• [WORK REQUIRED] Reproduce the material from the line containing "printer form berg__" up to and including the line containing "## What you", swapping "stuff" for "ideas" and leaving everything else unchanged.

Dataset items
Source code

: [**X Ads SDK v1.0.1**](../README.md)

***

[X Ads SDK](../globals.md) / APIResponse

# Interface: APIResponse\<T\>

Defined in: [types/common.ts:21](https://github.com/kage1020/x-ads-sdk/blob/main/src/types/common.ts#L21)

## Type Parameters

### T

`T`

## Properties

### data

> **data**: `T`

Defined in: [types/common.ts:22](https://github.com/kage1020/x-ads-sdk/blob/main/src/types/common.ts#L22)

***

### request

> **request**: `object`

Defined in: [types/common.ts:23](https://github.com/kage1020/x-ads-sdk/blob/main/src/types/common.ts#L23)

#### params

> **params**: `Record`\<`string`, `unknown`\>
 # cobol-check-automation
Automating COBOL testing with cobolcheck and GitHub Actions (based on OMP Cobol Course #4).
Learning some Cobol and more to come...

==

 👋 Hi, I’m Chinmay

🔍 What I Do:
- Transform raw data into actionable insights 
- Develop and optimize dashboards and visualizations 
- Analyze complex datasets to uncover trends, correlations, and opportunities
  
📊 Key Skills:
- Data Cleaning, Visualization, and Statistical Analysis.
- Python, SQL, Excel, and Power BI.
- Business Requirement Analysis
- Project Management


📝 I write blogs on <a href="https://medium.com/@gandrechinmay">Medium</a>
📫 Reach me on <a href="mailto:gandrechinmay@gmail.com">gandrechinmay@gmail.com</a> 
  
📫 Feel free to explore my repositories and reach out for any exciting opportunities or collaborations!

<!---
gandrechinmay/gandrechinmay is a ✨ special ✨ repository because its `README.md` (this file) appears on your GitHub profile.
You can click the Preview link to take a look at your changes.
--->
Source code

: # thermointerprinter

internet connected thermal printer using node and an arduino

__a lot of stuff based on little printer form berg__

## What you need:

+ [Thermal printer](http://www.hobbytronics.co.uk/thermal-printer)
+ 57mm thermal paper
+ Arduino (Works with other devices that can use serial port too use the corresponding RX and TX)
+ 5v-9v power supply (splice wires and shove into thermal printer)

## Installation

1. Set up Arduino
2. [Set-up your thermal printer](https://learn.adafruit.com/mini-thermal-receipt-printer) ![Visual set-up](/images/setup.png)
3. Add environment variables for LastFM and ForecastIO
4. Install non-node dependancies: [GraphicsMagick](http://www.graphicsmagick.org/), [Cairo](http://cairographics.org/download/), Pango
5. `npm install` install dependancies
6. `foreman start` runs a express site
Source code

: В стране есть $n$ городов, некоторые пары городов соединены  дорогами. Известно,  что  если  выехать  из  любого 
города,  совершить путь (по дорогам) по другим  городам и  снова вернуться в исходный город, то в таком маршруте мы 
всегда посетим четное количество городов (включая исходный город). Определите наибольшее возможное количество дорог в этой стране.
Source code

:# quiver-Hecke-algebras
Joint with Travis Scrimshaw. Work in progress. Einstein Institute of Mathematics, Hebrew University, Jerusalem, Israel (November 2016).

• [ANSWER]
__a lot of ideas based on little printer form berg__

## What you need:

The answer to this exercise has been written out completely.